According to a notice published on its website, William Hill will settle all open wagers as normal until 2 December. Bets scheduled to conclude after that date will be voided and refunded in full. Customers will retain access to their accounts until 5 January to withdraw funds; however, login credentials will be deactivated from 6 January, after which any remaining balances will require direct contact with customer support. The operator did not specify whether local licensing or compliance factors contributed to the withdrawal, and no financial details were disclosed.
The retrenchment comes as Evoke reshapes its global priorities following its 2022 decision to license the 888 brand to 888Africa, a joint venture designed to serve regulated markets across the continent. Evoke maintains an equity stake in the venture, led by former Paddy Power competitive intelligence head Christopher Coyne. Former William Hill online managing director Andrew Lee serves as chief product officer. Analysts say the restructuring suggests Evoke may be concentrating its African ambitions under the 888 brand rather than operating parallel platforms.

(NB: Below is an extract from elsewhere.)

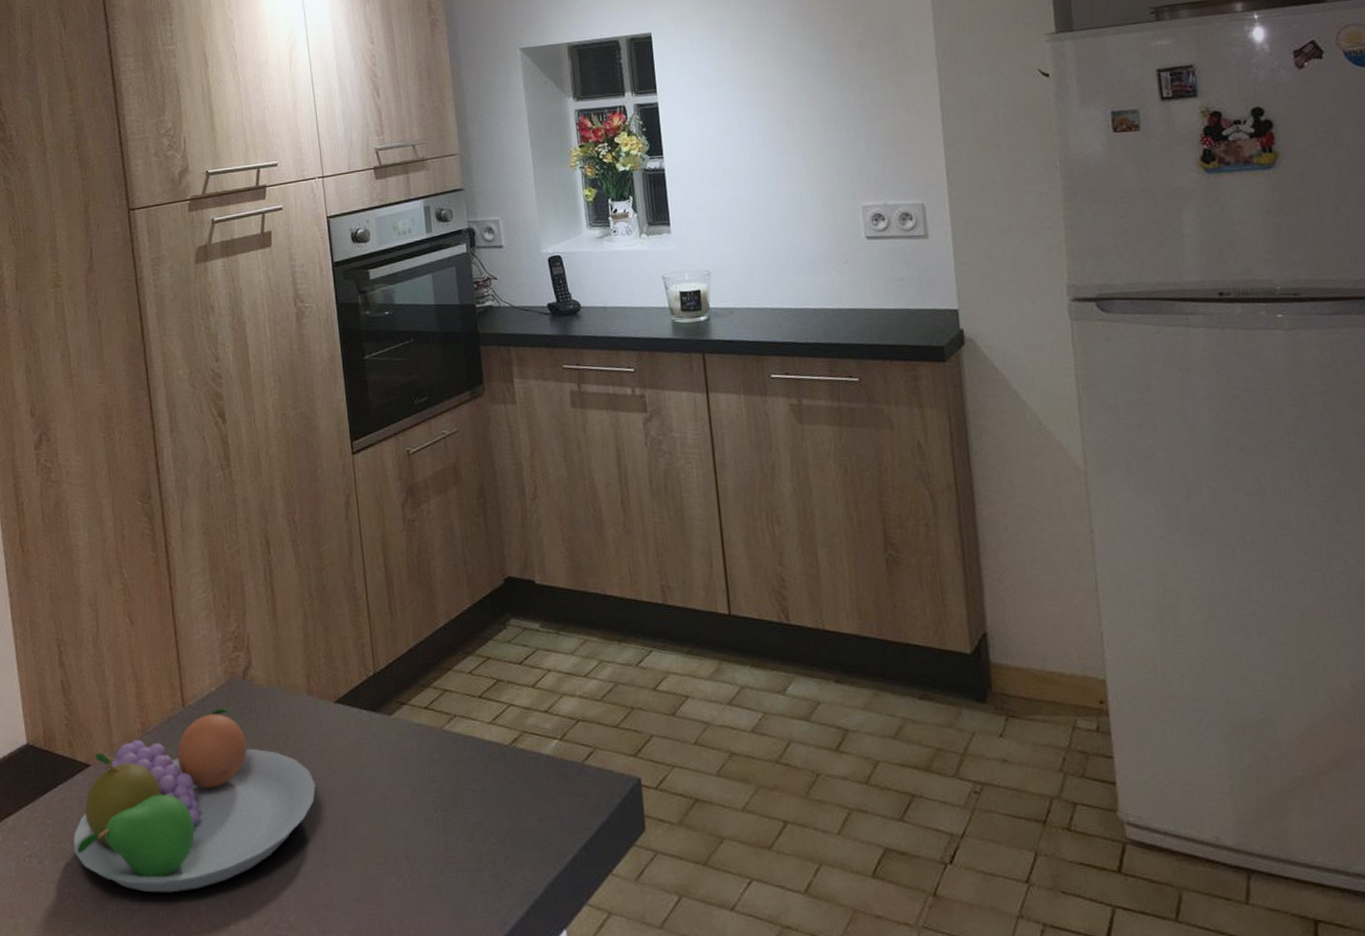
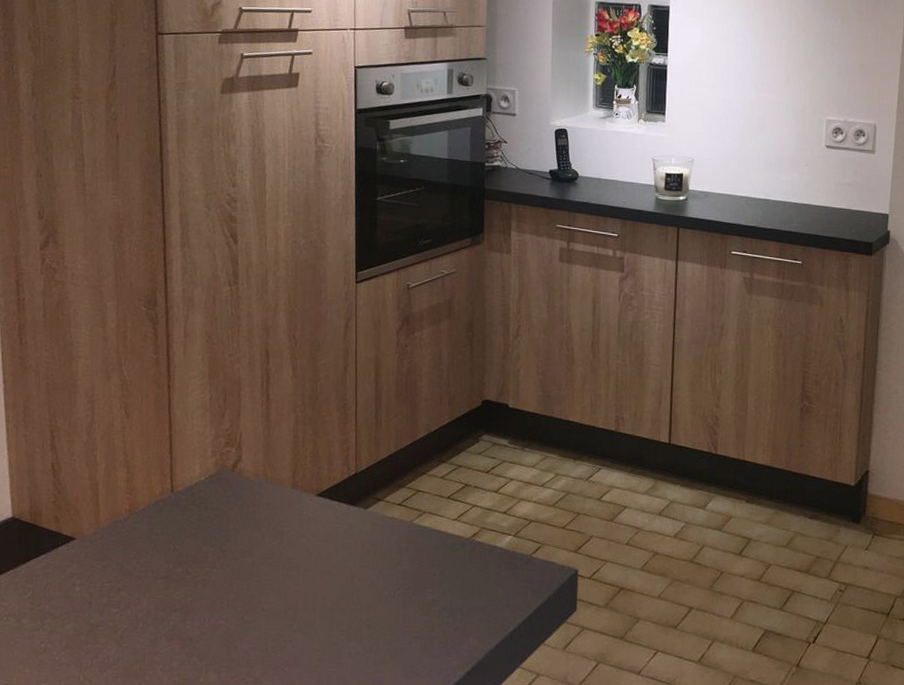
fruit bowl: present [73,709,316,893] -> none [52,495,292,650]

Africa has been one of the fastest-growing online betting regions, driven by widespread mobile adoption and youthful demographics. But operators have encountered mounting regulatory scrutiny, inconsistent enforcement, and rising licensing costs.
1,500 William Hill jobs on the line
Markets such as Kenya and Nigeria, two of the countries William Hill is leaving, have imposed tax changes and compliance rules that have deterred several foreign operators in recent years. Industry research from H2 Gambling Capital shows that regulatory instability remains the primary barrier for international brands entering sub-Saharan markets.
The global retreat also coincides with domestic pressures in the United Kingdom, where Evoke has warned it might close as many as 200 William Hill retail shops if the government increases gambling duties in its upcoming budget on 27 November. Up to 15% of the bookmaker’s UK store network could be at risk, putting roughly 1,500 jobs in jeopardy. The company said it is running contingency plans for multiple tax scenarios.
“As part of our ongoing planning, we are assessing the potential impact of different overall tax scenarios on our UK operations,” an Evoke spokesperson said. “This includes the difficult but necessary consideration for shop closures. We are mindful of potential tax increases in the forthcoming budget which would impact investment in the UK and drive more customers to the black market.”
The simultaneous overseas exit and domestic warnings highlight the pressure facing the iconic bookmaker as it navigates tightening regulations, economic headwinds and a rapidly evolving global wagering market.